(Collected data)
.....
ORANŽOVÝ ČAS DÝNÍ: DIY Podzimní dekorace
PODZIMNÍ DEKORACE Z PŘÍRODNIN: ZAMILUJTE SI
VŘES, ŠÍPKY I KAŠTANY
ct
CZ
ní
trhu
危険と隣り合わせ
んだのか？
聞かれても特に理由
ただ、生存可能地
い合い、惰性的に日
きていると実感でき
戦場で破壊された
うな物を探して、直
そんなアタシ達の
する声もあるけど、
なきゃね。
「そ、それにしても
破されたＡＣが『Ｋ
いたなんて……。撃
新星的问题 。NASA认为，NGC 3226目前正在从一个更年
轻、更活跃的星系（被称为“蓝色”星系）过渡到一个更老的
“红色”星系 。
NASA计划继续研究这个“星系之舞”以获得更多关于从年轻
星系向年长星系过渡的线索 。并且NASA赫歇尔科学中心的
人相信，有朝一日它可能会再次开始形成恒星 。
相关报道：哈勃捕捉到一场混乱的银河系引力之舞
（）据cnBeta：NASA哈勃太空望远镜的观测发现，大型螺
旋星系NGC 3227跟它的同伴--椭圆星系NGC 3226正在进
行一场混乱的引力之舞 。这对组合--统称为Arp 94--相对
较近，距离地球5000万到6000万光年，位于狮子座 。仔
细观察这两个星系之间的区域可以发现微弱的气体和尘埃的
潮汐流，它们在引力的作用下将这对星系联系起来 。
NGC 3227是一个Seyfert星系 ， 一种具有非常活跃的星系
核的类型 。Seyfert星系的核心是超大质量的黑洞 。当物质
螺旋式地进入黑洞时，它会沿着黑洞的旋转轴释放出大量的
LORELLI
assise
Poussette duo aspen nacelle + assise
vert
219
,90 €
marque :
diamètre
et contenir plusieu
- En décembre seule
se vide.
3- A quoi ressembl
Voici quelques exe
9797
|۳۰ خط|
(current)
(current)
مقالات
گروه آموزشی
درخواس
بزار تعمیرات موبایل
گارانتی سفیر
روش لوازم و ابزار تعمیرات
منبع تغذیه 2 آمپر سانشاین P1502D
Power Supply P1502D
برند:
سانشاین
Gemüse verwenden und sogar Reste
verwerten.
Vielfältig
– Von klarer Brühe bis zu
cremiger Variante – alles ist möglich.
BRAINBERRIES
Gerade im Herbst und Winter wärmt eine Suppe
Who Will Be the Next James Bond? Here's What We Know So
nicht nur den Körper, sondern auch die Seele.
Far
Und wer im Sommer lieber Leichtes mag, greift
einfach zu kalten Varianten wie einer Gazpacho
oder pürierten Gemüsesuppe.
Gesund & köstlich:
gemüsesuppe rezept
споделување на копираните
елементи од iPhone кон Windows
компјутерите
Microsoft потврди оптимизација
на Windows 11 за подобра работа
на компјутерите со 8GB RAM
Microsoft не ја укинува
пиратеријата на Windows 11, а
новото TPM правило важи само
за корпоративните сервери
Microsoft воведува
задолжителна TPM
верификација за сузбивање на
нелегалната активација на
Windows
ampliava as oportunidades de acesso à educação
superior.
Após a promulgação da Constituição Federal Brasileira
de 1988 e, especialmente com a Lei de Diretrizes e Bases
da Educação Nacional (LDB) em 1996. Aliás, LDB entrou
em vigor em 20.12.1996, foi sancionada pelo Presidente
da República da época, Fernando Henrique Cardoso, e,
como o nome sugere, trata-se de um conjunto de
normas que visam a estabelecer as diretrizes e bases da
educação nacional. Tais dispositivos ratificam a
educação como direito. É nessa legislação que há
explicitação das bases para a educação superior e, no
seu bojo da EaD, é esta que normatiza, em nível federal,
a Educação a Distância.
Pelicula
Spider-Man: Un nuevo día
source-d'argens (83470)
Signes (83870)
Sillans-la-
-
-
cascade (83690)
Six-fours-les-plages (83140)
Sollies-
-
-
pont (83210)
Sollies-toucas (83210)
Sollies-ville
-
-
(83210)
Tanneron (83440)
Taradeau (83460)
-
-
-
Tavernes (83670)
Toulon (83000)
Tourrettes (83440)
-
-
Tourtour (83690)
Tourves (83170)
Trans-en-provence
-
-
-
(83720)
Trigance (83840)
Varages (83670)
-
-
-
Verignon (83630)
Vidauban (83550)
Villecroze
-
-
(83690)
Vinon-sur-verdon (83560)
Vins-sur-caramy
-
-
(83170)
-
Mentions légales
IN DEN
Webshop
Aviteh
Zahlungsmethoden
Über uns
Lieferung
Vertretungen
.....
Problem details → Output every line of the listing above as a numbered list, skipping any blank lines.

Exercise response →
1. ORANŽOVÝ ČAS DÝNÍ: DIY Podzimní dekorace
2. PODZIMNÍ DEKORACE Z PŘÍRODNIN: ZAMILUJTE SI
3. VŘES, ŠÍPKY I KAŠTANY
4. ct
5. CZ
6. ní
7. trhu
8. 危険と隣り合わせ
9. んだのか？
10. 聞かれても特に理由
11. ただ、生存可能地
12. い合い、惰性的に日
13. きていると実感でき
14. 戦場で破壊された
15. うな物を探して、直
16. そんなアタシ達の
17. する声もあるけど、
18. なきゃね。
19. 「そ、それにしても
20. 破されたＡＣが『Ｋ
21. いたなんて……。撃
22. 新星的问题 。NASA认为，NGC 3226目前正在从一个更年
23. 轻、更活跃的星系（被称为“蓝色”星系）过渡到一个更老的
24. “红色”星系 。
25. NASA计划继续研究这个“星系之舞”以获得更多关于从年轻
26. 星系向年长星系过渡的线索 。并且NASA赫歇尔科学中心的
27. 人相信，有朝一日它可能会再次开始形成恒星 。
28. 相关报道：哈勃捕捉到一场混乱的银河系引力之舞
29. （）据cnBeta：NASA哈勃太空望远镜的观测发现，大型螺
30. 旋星系NGC 3227跟它的同伴--椭圆星系NGC 3226正在进
31. 行一场混乱的引力之舞 。这对组合--统称为Arp 94--相对
32. 较近，距离地球5000万到6000万光年，位于狮子座 。仔
33. 细观察这两个星系之间的区域可以发现微弱的气体和尘埃的
34. 潮汐流，它们在引力的作用下将这对星系联系起来 。
35. NGC 3227是一个Seyfert星系 ， 一种具有非常活跃的星系
36. 核的类型 。Seyfert星系的核心是超大质量的黑洞 。当物质
37. 螺旋式地进入黑洞时，它会沿着黑洞的旋转轴释放出大量的
38. LORELLI
39. assise
40. Poussette duo aspen nacelle + assise
41. vert
42. 219
43. ,90 €
44. marque :
45. diamètre
46. et contenir plusieu
47. - En décembre seule
48. se vide.
49. 3- A quoi ressembl
50. Voici quelques exe
51. 9797
52. |۳۰ خط|
53. (current)
54. (current)
55. مقالات
56. گروه آموزشی
57. درخواس
58. بزار تعمیرات موبایل
59. گارانتی سفیر
60. روش لوازم و ابزار تعمیرات
61. منبع تغذیه 2 آمپر سانشاین P1502D
62. Power Supply P1502D
63. برند:
64. سانشاین
65. Gemüse verwenden und sogar Reste
66. verwerten.
67. Vielfältig
68. – Von klarer Brühe bis zu
69. cremiger Variante – alles ist möglich.
70. BRAINBERRIES
71. Gerade im Herbst und Winter wärmt eine Suppe
72. Who Will Be the Next James Bond? Here's What We Know So
73. nicht nur den Körper, sondern auch die Seele.
74. Far
75. Und wer im Sommer lieber Leichtes mag, greift
76. einfach zu kalten Varianten wie einer Gazpacho
77. oder pürierten Gemüsesuppe.
78. Gesund & köstlich:
79. gemüsesuppe rezept
80. споделување на копираните
81. елементи од iPhone кон Windows
82. компјутерите
83. Microsoft потврди оптимизација
84. на Windows 11 за подобра работа
85. на компјутерите со 8GB RAM
86. Microsoft не ја укинува
87. пиратеријата на Windows 11, а
88. новото TPM правило важи само
89. за корпоративните сервери
90. Microsoft воведува
91. задолжителна TPM
92. верификација за сузбивање на
93. нелегалната активација на
94. Windows
95. ampliava as oportunidades de acesso à educação
96. superior.
97. Após a promulgação da Constituição Federal Brasileira
98. de 1988 e, especialmente com a Lei de Diretrizes e Bases
99. da Educação Nacional (LDB) em 1996. Aliás, LDB entrou
100. em vigor em 20.12.1996, foi sancionada pelo Presidente
101. da República da época, Fernando Henrique Cardoso, e,
102. como o nome sugere, trata-se de um conjunto de
103. normas que visam a estabelecer as diretrizes e bases da
104. educação nacional. Tais dispositivos ratificam a
105. educação como direito. É nessa legislação que há
106. explicitação das bases para a educação superior e, no
107. seu bojo da EaD, é esta que normatiza, em nível federal,
108. a Educação a Distância.
109. Pelicula
110. Spider-Man: Un nuevo día
111. source-d'argens (83470)
112. Signes (83870)
113. Sillans-la-
114. -
115. -
116. cascade (83690)
117. Six-fours-les-plages (83140)
118. Sollies-
119. -
120. -
121. pont (83210)
122. Sollies-toucas (83210)
123. Sollies-ville
124. -
125. -
126. (83210)
127. Tanneron (83440)
128. Taradeau (83460)
129. -
130. -
131. -
132. Tavernes (83670)
133. Toulon (83000)
134. Tourrettes (83440)
135. -
136. -
137. Tourtour (83690)
138. Tourves (83170)
139. Trans-en-provence
140. -
141. -
142. -
143. (83720)
144. Trigance (83840)
145. Varages (83670)
146. -
147. -
148. -
149. Verignon (83630)
150. Vidauban (83550)
151. Villecroze
152. -
153. -
154. (83690)
155. Vinon-sur-verdon (83560)
156. Vins-sur-caramy
157. -
158. -
159. (83170)
160. -
161. Mentions légales
162. IN DEN
163. Webshop
164. Aviteh
165. Zahlungsmethoden
166. Über uns
167. Lieferung
168. Vertretungen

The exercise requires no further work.